Les boulangeries auront-elles la possibilité d’ouvrir prochainement le 1er mai ? La question fait l’objet de nombreuses discussions ces derniers jours entre le gouvernement et les représentants de la profession pour permettre à ces artisans de pouvoir ouvrir leurs établissements le jour de la Fête du travail. Des tractations qui ont visiblement reçu un écho du côté du palais du Luxembourg. Ce samedi 26 avril, les sénateurs centristes ont en effet déposé une proposition de loi visant à accéder à cette demande. Le texte, porté par le patron du groupe Union centriste, Hervé Marseille, et la sénatrice de Vendée, Annick Billon, vise à modifier le Code du travail afin d’adapter «le droit aux réalités du terrain», rapporte France Bleu.
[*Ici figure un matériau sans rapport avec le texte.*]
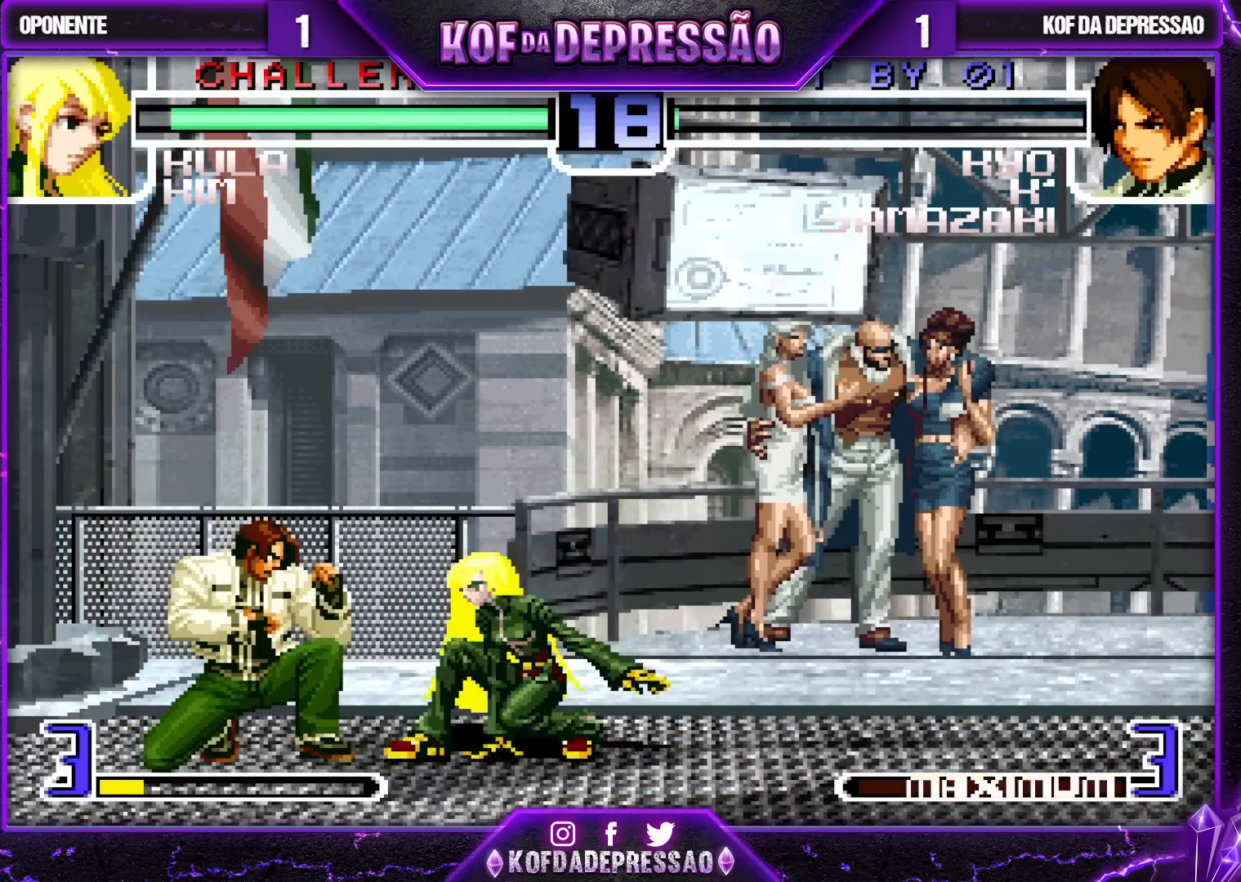
{"buttons": [], "left_stick": "down-left", "events": [[100, "TRIANGLE", "down"], [200, "TRIANGLE", "up"], [383, "TRIANGLE", "down"], [433, "TRIANGLE", "up"]]}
Ainsi, les salariés des établissements et services «dont le fonctionnement ou l’ouverture est rendu nécessaire par les contraintes de la production, de l’activité ou les besoins du public», auront la possibilité de travailler dans le cas où le texte venait à être adopté. La liste des catégories concernées, à savoir la même que celle qui permet à certaines entreprises de pouvoir ouvrir le dimanche, sera fixée par décret. «Il ne s'agit en aucun cas de remettre en cause le caractère férié et chômé de cette journée, mais de reconnaître la spécificité de certaines activités – à l'instar des boulangeries ou des fleuristes – qui participent pleinement à notre vie quotidienne et à notre patrimoine culturel», estiment les auteurs de la proposition de loi qui espèrent l’inscrire à l’ordre du jour du Sénat «avant fin juin».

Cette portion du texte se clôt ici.